How to make your bed warm and cozy for winter

Ah, how we love Wisconsin winters. Snow is in the air. On the ground. In your eyes. Somehow inside your winter boots. The wind feels like daggers against the tiniest exposed bit of skin. Your driveway keeps getting buried — and your mailbox obliterated — each time the plow thunders past. Your floors have transformed into something colder than ice.

There's no doubt about it: winter is our favorite time of year … to bar the doors, shutter the windows and bury ourselves in the warm, cozy confines of our winterized beds.

Don't have a winterized bed? Don't know what a "winterized" bed is? Well, you've come to the right place, 'cause we're about to tell you how to make a bed so cozy, it'll make winter actually almost bearable.

Start with a solid foundation.

And by that we mean your mattress. Comfort is a key component of feeling cozy, so if you're still using something with those old, squeaky springs, it's time for an upgrade. We're partial to memory foam mattresses: they self-adjust to your shape for optimal, pressure-point-relieving support.
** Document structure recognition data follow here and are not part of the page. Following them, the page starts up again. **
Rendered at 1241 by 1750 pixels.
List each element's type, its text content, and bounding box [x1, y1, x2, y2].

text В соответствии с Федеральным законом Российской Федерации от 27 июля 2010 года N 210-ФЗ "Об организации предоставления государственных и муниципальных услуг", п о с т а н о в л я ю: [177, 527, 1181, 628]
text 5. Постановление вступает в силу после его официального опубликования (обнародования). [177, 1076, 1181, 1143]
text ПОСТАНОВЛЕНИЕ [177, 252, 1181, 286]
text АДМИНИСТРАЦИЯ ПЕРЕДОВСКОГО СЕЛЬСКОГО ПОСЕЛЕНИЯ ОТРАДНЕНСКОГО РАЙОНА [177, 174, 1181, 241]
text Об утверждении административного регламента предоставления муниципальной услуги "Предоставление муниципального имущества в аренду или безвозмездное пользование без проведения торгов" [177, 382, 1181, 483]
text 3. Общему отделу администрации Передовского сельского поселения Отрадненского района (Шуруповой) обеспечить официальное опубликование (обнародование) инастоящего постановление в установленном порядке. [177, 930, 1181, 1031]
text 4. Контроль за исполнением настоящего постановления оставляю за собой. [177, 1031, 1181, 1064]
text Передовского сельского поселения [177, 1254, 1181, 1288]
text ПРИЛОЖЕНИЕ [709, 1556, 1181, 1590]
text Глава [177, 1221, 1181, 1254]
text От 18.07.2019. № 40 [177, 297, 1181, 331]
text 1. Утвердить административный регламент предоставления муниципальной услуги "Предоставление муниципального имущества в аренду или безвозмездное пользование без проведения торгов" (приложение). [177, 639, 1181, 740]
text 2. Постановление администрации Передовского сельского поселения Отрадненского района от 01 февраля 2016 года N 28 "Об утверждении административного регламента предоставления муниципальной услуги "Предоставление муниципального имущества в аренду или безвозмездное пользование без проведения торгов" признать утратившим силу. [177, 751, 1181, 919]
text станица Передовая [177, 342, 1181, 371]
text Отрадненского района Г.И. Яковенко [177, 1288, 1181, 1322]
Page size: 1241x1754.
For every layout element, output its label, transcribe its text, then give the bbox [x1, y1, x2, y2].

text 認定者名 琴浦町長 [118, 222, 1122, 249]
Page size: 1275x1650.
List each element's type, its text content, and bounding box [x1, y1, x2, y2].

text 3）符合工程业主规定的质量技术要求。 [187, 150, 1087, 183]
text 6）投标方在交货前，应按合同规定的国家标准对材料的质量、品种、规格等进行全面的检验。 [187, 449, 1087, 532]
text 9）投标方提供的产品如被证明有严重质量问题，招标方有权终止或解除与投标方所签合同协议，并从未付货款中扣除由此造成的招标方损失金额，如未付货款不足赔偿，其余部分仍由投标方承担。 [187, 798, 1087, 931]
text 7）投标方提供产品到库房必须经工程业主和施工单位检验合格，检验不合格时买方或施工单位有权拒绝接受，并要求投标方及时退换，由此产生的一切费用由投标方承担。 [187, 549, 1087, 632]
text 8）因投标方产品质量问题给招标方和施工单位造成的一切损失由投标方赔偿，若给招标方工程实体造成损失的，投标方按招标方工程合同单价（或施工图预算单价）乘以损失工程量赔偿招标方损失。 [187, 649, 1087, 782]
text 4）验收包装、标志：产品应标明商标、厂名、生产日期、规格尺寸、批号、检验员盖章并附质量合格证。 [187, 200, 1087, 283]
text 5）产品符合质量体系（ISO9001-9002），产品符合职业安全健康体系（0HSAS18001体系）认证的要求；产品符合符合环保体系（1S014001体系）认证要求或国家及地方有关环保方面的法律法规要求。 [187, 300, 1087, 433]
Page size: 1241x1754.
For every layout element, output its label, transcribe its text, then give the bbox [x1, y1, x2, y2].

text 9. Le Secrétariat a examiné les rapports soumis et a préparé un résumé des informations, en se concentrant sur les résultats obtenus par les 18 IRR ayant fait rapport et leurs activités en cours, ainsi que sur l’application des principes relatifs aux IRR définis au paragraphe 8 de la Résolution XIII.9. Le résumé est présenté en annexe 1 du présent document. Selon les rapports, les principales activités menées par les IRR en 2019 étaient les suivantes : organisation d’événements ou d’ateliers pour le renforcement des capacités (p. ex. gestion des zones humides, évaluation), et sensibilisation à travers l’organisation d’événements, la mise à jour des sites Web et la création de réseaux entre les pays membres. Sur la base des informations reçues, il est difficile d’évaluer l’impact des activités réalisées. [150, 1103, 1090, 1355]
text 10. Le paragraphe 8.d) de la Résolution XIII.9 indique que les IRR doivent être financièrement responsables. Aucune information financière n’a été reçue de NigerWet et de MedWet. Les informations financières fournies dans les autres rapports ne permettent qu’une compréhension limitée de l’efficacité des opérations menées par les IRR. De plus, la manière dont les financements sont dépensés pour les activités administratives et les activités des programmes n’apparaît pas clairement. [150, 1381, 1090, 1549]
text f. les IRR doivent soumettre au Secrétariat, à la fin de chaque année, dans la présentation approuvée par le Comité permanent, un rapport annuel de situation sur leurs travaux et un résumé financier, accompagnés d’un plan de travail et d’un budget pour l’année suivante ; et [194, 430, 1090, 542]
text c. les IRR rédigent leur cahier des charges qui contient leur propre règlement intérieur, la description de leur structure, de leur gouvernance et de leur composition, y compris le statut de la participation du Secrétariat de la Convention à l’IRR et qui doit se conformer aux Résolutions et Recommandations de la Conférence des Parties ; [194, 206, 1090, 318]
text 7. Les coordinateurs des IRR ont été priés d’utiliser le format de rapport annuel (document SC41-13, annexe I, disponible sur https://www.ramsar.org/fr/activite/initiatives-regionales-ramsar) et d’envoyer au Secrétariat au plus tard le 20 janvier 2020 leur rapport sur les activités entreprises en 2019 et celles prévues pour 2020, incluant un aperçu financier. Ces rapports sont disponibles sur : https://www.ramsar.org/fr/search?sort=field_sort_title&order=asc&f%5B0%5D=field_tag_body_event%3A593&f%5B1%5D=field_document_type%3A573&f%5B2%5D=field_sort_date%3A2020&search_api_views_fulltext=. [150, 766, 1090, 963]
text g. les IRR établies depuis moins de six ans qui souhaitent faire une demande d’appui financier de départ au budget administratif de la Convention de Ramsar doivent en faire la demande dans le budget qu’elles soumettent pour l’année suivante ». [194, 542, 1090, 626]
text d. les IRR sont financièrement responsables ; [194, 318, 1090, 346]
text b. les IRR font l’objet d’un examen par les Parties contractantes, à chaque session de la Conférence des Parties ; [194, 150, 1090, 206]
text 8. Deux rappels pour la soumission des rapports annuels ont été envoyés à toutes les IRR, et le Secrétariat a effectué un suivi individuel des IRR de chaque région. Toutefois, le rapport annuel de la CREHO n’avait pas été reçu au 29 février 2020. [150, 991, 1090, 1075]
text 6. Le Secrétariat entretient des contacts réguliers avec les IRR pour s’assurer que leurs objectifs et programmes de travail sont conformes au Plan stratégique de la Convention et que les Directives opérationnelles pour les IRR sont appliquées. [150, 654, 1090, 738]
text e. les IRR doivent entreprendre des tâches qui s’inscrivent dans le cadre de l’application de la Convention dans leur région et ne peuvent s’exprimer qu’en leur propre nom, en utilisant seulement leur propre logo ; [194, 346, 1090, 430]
And unlike your spring-loaded configuration, they don't squeak or disturb your partner every time you roll over. (Tip: If you're not ready to spring for a new mattress entirely, a mattress pad or mattress topper can bring new life to your old bed.)

Get some flannel sheets.

Nothing beats all-cotton flannel in the wintertime. Unlike some bed sheets, flannel doesn't ice up in cold rooms. The napped surface makes it soft and inviting, regardless of the surrounding air's temperature. And the more substantial weight helps it trap warm air to keep you toasty. It's the coziest stuff we know, plain and simple.

Add a warm blanket.

There are dizzying amounts of choices out there, but for maximum warming power, we recommend fleece blankets. They're light and flexible but work like an insulating layer to trap heat, so they'll keep you warm without weighing you down.

Top it off with comfort.

If you want a bed that's seriously warm and lofty, you want a down comforter. Down is called "nature's best insulator" for a reason: almost no human-engineered fiber can match its warmth-to-weight ratio. That's what makes it such a great insulator when you're sleeping. It's warm and lofty, but not so heavy that it restricts movement. If you're feeling seasonal, you can toss on one of our Christmas comforters. Or you can opt for a plain style and get a flannel duvet cover to complement your sheets.

There, you see? Winterizing isn't so hard. Follow these steps, and you'll be on your way to your best hibernation yet.